Diagnosis and Management of Opioid-induced Bowel Dysfunction in Patients with Advanced Cancer

Amanda Fredericks, BA, Genevieve Hollis, MSN, CRNP, AOCN, ANP-BC; Carrie Tompkins Stricker, PhD, RN


Clin J Oncol Nurs. 2010;14(6):701-704. 

In This Article

Abstract and Introduction


Opioid-induced bowel dysfunction (OBD) is characterized by a constellation of symptoms, including constipation; dry, hard stools; straining; and incomplete evacuation. The use of a prophylactic bowel regimen that includes a stimulant laxative and stool softener generally is accepted and should be initiated at the start of opioid therapy. Effective prevention and treatment of OBD reduce the risk of associated physiologic complications and can improve pain management and quality of life for patients and their families.


Opioid-induced bowel dysfunction (OBD) is a clinical syndrome characterized by slowed gastrointestinal motility (Thomas, 2008) that occurs in up to 90% of patients with advanced cancer receiving opioids (Sykes, 1998).
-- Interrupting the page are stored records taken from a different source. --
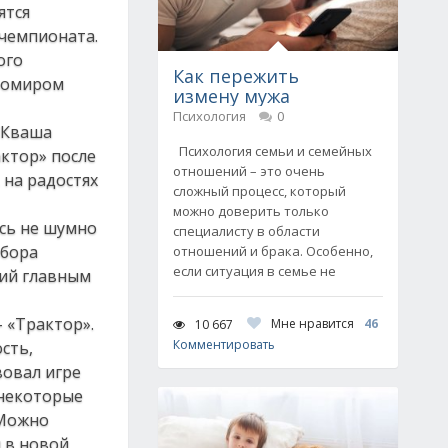
ятся
 чемпионата.
ого
Как пережить
Яромиром
измену мужа
Психология
0
 Кваша
Психология семьи и семейных
актор» после
отношений – это очень
 на радостях
сложный процесс, который
можно доверить только
сь не шумно
специалисту в области
ебора
отношений и брака. Особенно,
если ситуация в семье не
ший главным
 «Трактор».
Мне нравится
46
10 667
Комментировать
сть,
вовал игре
 некоторые
 Можно
и в новой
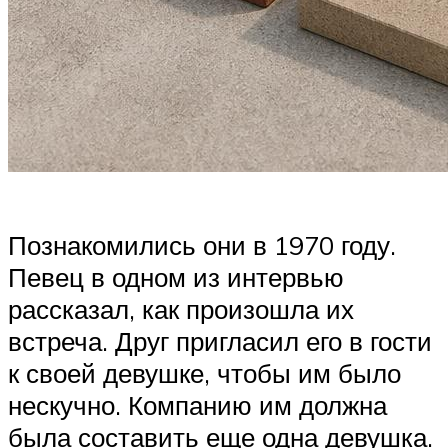
Познакомились они в 1970 году.
Певец в одном из интервью
рассказал, как произошла их
встреча. Друг пригласил его в гости
к своей девушке, чтобы им было
нескучно. Компанию им должна
была составить еще одна девушка.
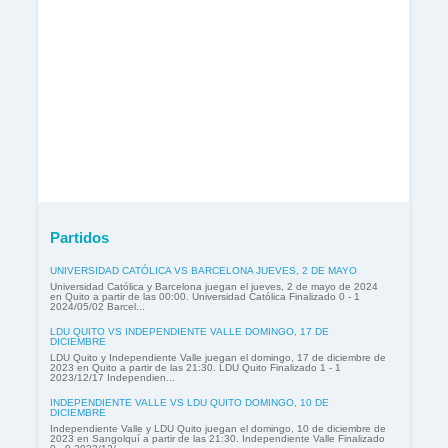
Partidos
UNIVERSIDAD CATÓLICA VS BARCELONA JUEVES, 2 DE MAYO
Universidad Católica y Barcelona juegan el jueves, 2 de mayo de 2024
en Quito a partir de las 00:00. Universidad Católica Finalizado 0 - 1
2024/05/02 Barcel...
LDU QUITO VS INDEPENDIENTE VALLE DOMINGO, 17 DE
DICIEMBRE
LDU Quito y Independiente Valle juegan el domingo, 17 de diciembre de
2023 en Quito a partir de las 21:30. LDU Quito Finalizado 1 - 1
2023/12/17 Independien...
INDEPENDIENTE VALLE VS LDU QUITO DOMINGO, 10 DE
DICIEMBRE
Independiente Valle y LDU Quito juegan el domingo, 10 de diciembre de
2023 en Sangolquí a partir de las 21:30. Independiente Valle Finalizado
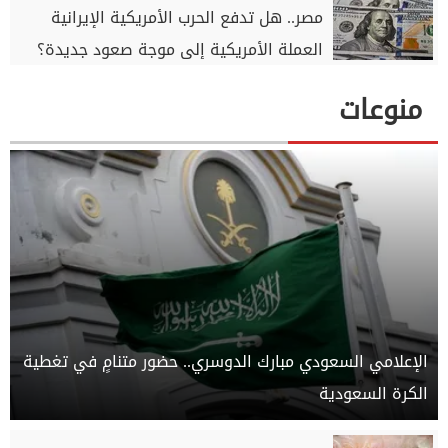
مصر.. هل تدفع الحرب الأمريكية الإيرانية
العملة الأمريكية إلى موجة صعود جديدة؟
منوعات
الإعلامي السعودي مبارك الدوسري.. حضور متنامٍ في تغطية
الكرة السعودية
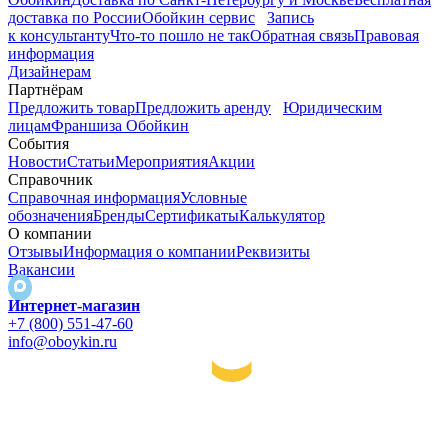
доставка по России
Обойкин сервис
Запись
к консультанту
Что-то пошло не так
Обратная связь
Правовая
информация
Дизайнерам
Партнёрам
Предложить товар
Предложить аренду
Юридическим
лицам
Франшиза Обойкин
События
Новости
Статьи
Мероприятия
Акции
Справочник
Справочная информация
Условные
обозначения
Бренды
Сертификаты
Калькулятор
О компании
Отзывы
Информация о компании
Реквизиты
Вакансии
Интернет-магазин
+7 (800) 551-47-60
info@oboykin.ru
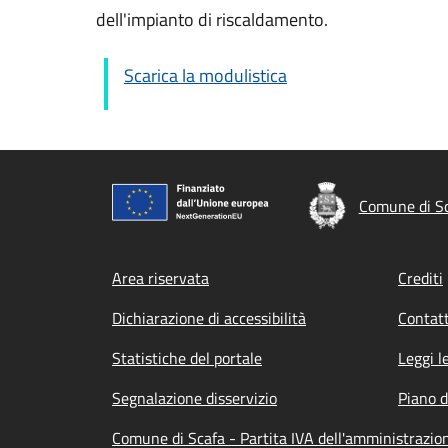
dell'impianto di riscaldamento.
Scarica la modulistica
Comune di S
Footer menu
Area riservata
Crediti
Dichiarazione di accessibilità
Contatt
Statistiche del portale
Leggi l
Segnalazione disservizio
Piano d
Comune di Scafa - Partita IVA dell'amministraz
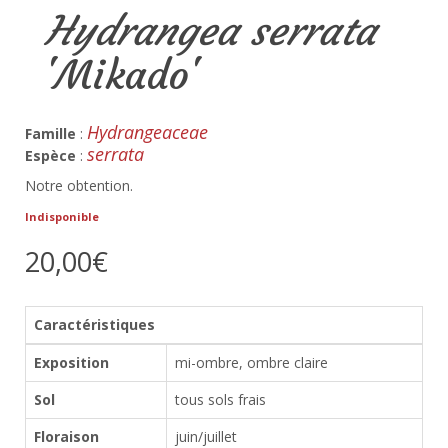
Hydrangea serrata
'Mikado'
Hydrangeaceae
Famille
:
serrata
Espèce
:
Notre obtention.
Indisponible
20,00€
Caractéristiques
Exposition
mi-ombre, ombre claire
Sol
tous sols frais
Floraison
juin/juillet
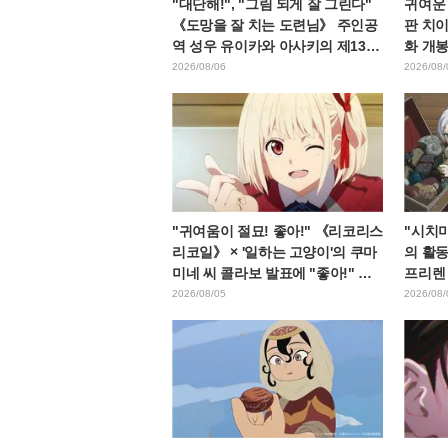
"대단해!", "그림 되게 잘 그린다"
귀여운
《도망을 잘 치는 도련님》 주인공
판 치이
역 성우 유이카와 아사키의 제13화
화 개봉
ED 일러스트에 찬사 속출
으로 가
2026/08/06
2026/08/
다"라
"귀여움이 절묘! 좋아!" 《리코리스
"시치미
리코일》 × '일하는 고양이'의 쿠마
의 활동
미네 씨 콜라보 발표에 "좋아!" 반
프리렌
응 잇따라
프리렌
2026/08/05
2026/08/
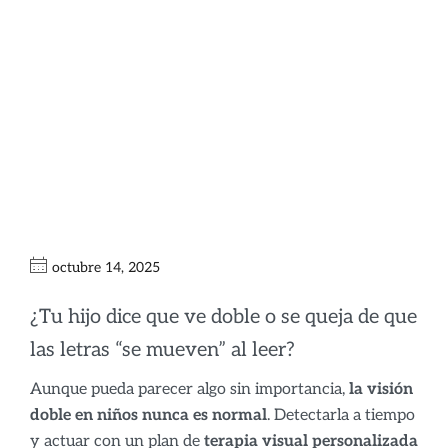
Visión doble en
niños: causas y
soluciones sin
cirugía
octubre 14, 2025
¿Tu hijo dice que ve doble o se queja de que
las letras “se mueven” al leer?
Aunque pueda parecer algo sin importancia,
la visión
doble en niños nunca es normal
. Detectarla a tiempo
y actuar con un plan de
terapia visual personalizada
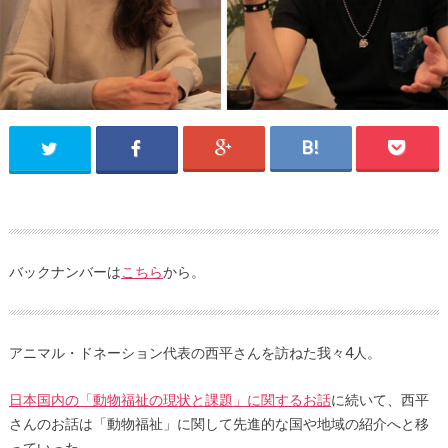
バックナンバーは
こちら
から。
アニマル・ドネーション代表の西平さんを訪ねた我々4人。
日本国内の「動物福祉の現状と課題」に関するお話
に続いて、西平
さんのお話は「動物福祉」に関して先進的な国や地域の紹介へと移
っていった。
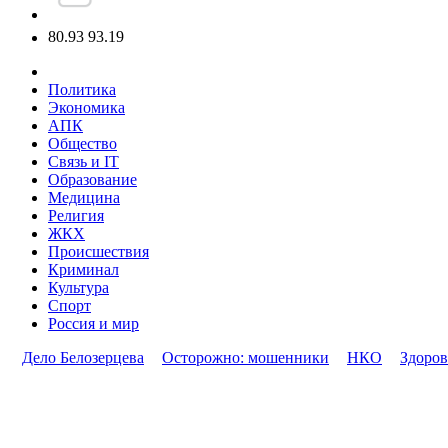
80.93
93.19
Политика
Экономика
АПК
Общество
Связь и IT
Образование
Медицина
Религия
ЖКХ
Происшествия
Криминал
Культура
Спорт
Россия и мир
Дело Белозерцева
Осторожно: мошенники
НКО
Здоров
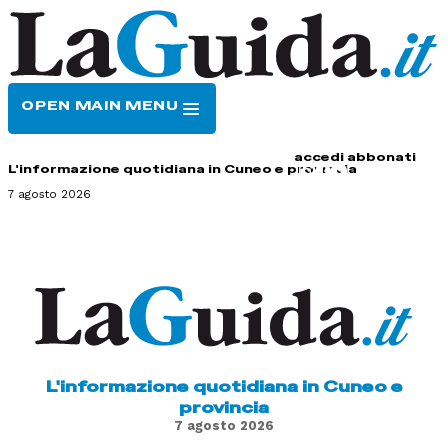
OPEN MAIN MENU
HOME
CONTATTI
accedi
abbonati
L'informazione quotidiana in Cuneo e provincia
7 agosto 2026
L'informazione quotidiana in Cuneo e
provincia
7 agosto 2026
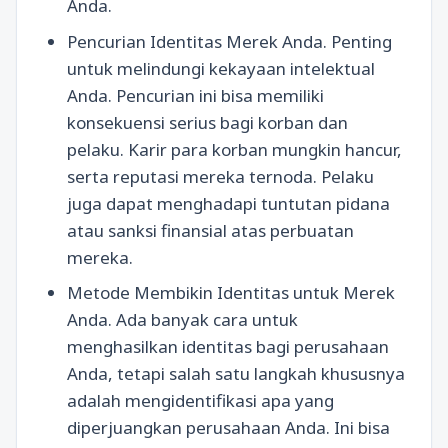
Anda.
Pencurian Identitas Merek Anda. Penting
untuk melindungi kekayaan intelektual
Anda. Pencurian ini bisa memiliki
konsekuensi serius bagi korban dan
pelaku. Karir para korban mungkin hancur,
serta reputasi mereka ternoda. Pelaku
juga dapat menghadapi tuntutan pidana
atau sanksi finansial atas perbuatan
mereka.
Metode Membikin Identitas untuk Merek
Anda. Ada banyak cara untuk
menghasilkan identitas bagi perusahaan
Anda, tetapi salah satu langkah khususnya
adalah mengidentifikasi apa yang
diperjuangkan perusahaan Anda. Ini bisa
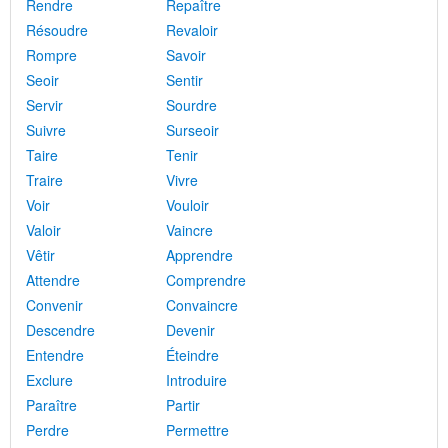
Rendre
Repaître
Résoudre
Revaloir
Rompre
Savoir
Seoir
Sentir
Servir
Sourdre
Suivre
Surseoir
Taire
Tenir
Traire
Vivre
Voir
Vouloir
Valoir
Vaincre
Vêtir
Apprendre
Attendre
Comprendre
Convenir
Convaincre
Descendre
Devenir
Entendre
Éteindre
Exclure
Introduire
Paraître
Partir
Perdre
Permettre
Its predominant symptom, constipation, is defined as less than three defecations per week (or change from usual pattern), or the subjective symptom of difficult, infrequent, or incomplete passage of stool (McMillan, 2004; Reville, Axelrod, & Maury, 2009). OBD includes a constellation of gastrointestinal symptoms (see Figure 1); as a result, distinguishing OBD from other conditions can be difficult. In addition to being challenging to treat, the syndrome poses the risk for serious medical complications and can negatively impact pain management and quality of life (Bell et al., 2009).

Figure 1.

Clinical Symptoms of Opioid-Induced Bowel Dysfunction
Note. Based on information from Kurtz & Sessler, 2003; Neyens & Jackson, 2007.